#### [Requirement]
Using the ambush accounts below, please state how many houses the Black and Tan reinforcements from Pallas barracks burned after the Dromkeen ambush.

#### [Extract to read]
A British convoy travelled the road daily between Macroom and Cork. The 6 Battalion flying column of the First Cork IRA brigade planned to attack them at Dripsey on January 28th, 1921. However, Mary Lindsay and James Clarke informed on the IRA that morning. Seventy British soldiers and two armoured cars descended on Dripsey. The IRA were almost entirely surrounded and five volunteers were captured. Later the IRA kidnapped the informers to exchange them for the lives of their captured comrades. The five IRA volunteers were executed in Cork on February 28th, 1921. The IRA executed Lindsay and Clarke. Their bodies were never found.

A statue of Gen Seán Mac Eoin at the site of the Clonfin ambush in Co Longford. Photograph: Ronan mcGreevy
A statue of Gen Seán Mac Eoin at the site of the Clonfin ambush in Co Longford. Photograph: Ronan mcGreevy

Clonfin, Co Longford

On February 2nd, 1921 the North Longford flying column ambushed two Crossley tenders of auxiliaries at Clonfin in Longford by exploding a mine on the road. After a fierce battle in which four of them were killed and eight wounded the auxiliaries surrendered and their weapons were captured by the IRA. Rather than retreating, the flying column’s leader, Seán Mac Eoin, insisted on treating the wounded British. When a dozen lorries of British reinforcements arrived they raided Granard, Ballinalee, Ballinamuck and other towns in the area and shot Mick Farrell, a local farmer, as a reprisal. Mac Eoin was captured by the British the following month and was sentenced to be executed but was reprieved thanks to the intervention of Michael Collins.

Dromkeen, Co Limerick

The Mid-Limerick and East Limerick flying columns ambushed two RIC Crossley tenders at Dromkeen, Limerick on February 3rd 1921. The first lorry careered into a wall, and the driver and the local district inspector were thrown clear. The IRA threw a grenade into the back of the truck and killing the occupants. The second truck came under intense fire from the IRA. Two Black and Tans were captured and following orders from general headquarters were court-martialled and executed by the IRA. Eleven RIC and Black and Tans were killed at Dromkeen. When Black and Tan reinforcements arrived from Pallas barracks, they burned 11 houses in the district.

#### [Extracted entries]
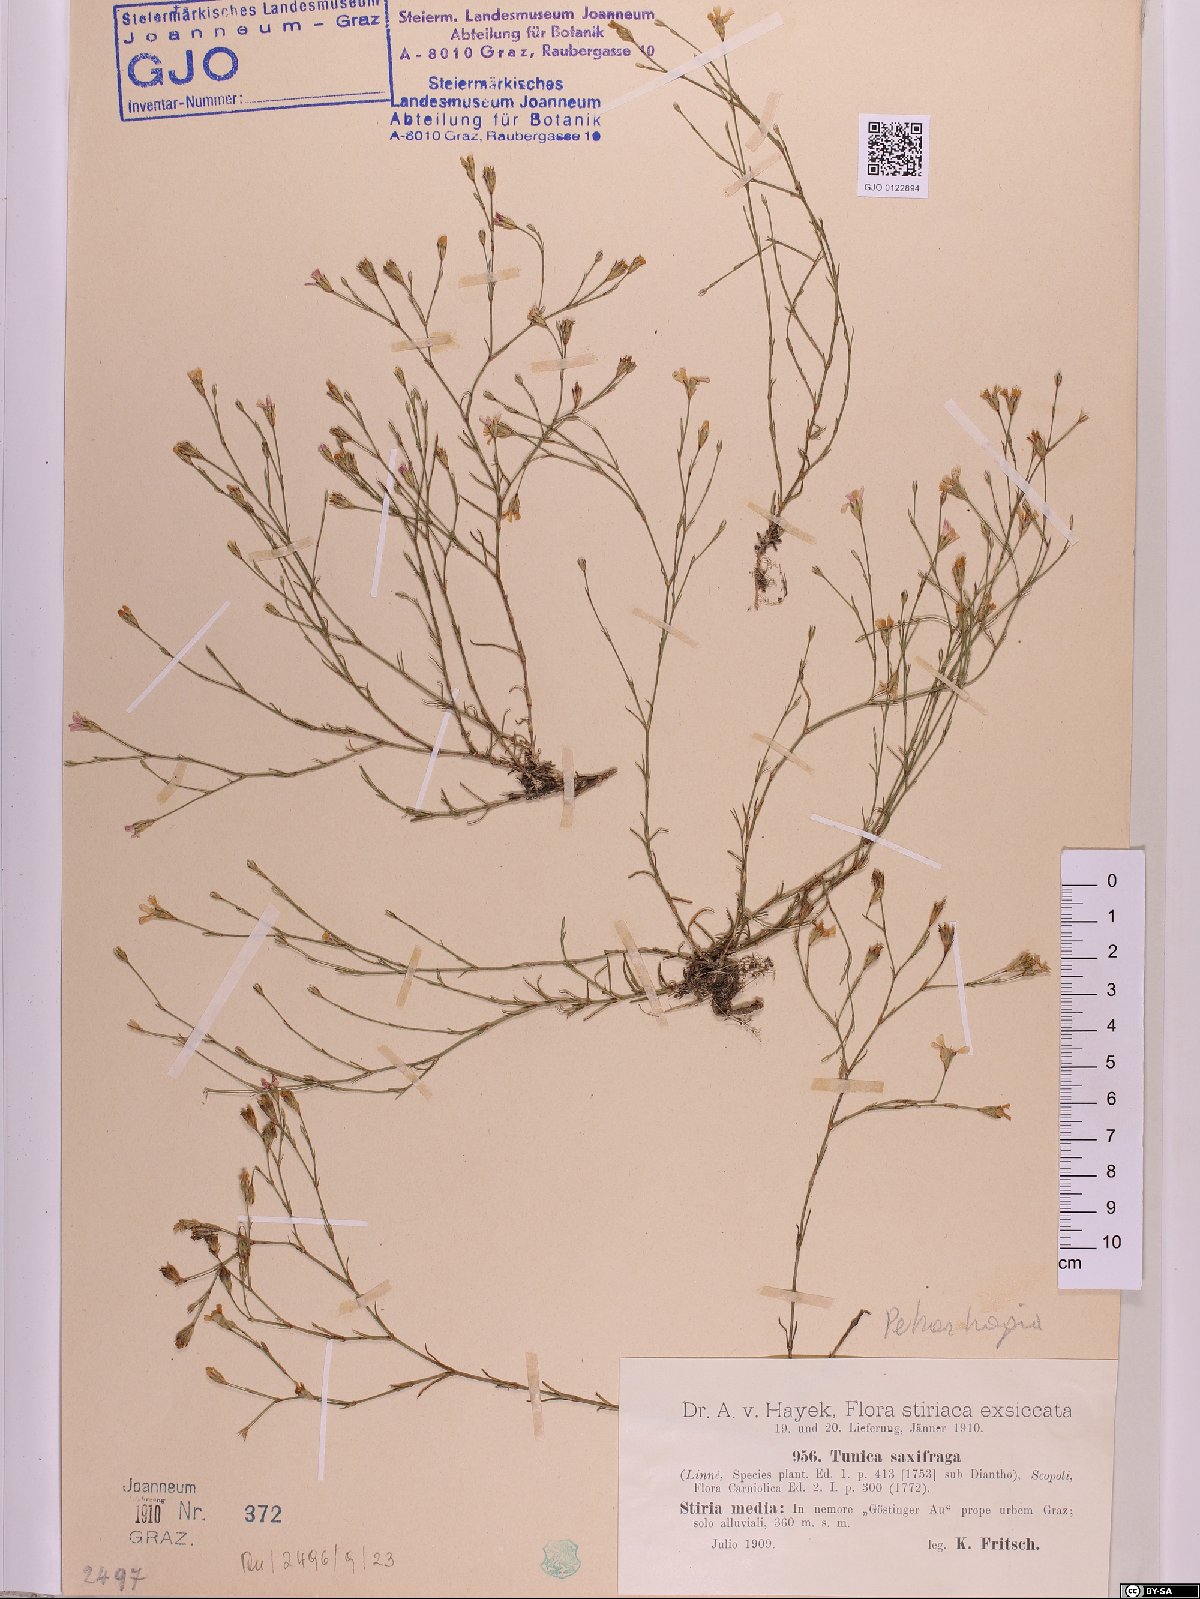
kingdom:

--

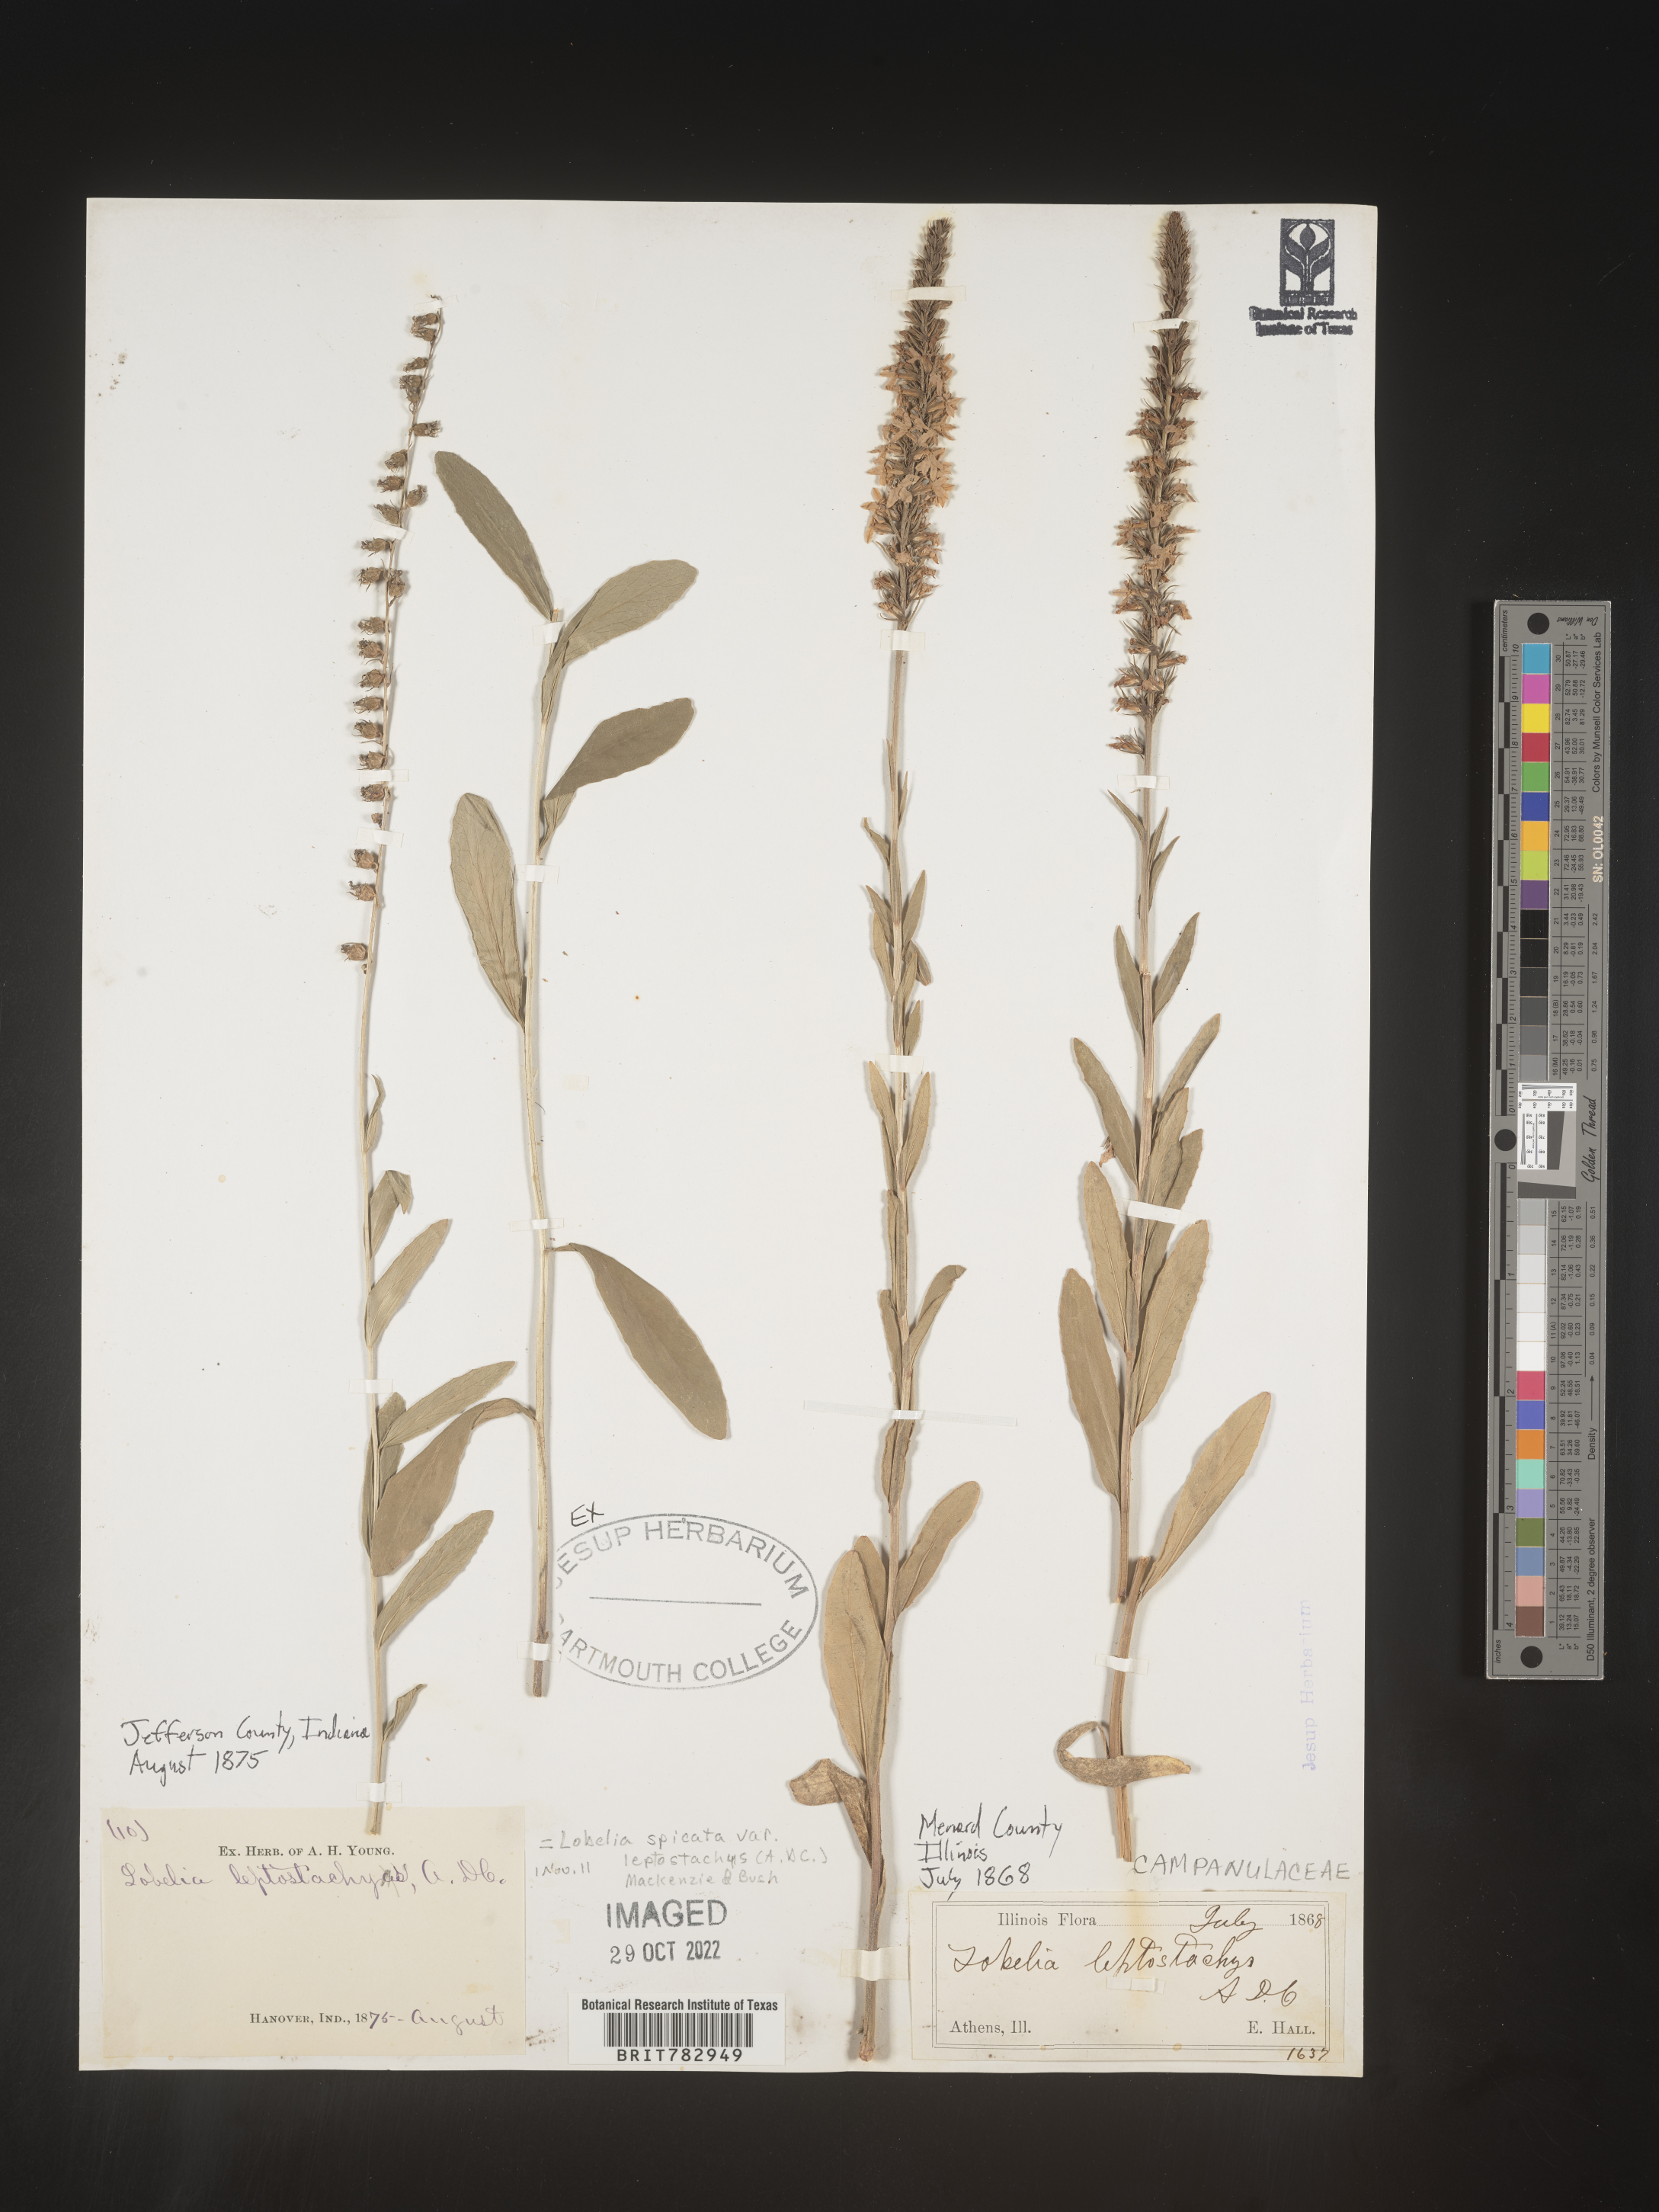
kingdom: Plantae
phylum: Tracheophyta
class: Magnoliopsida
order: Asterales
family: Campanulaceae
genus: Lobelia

#### [Output of the exercise]
They burned 11 houses in the district.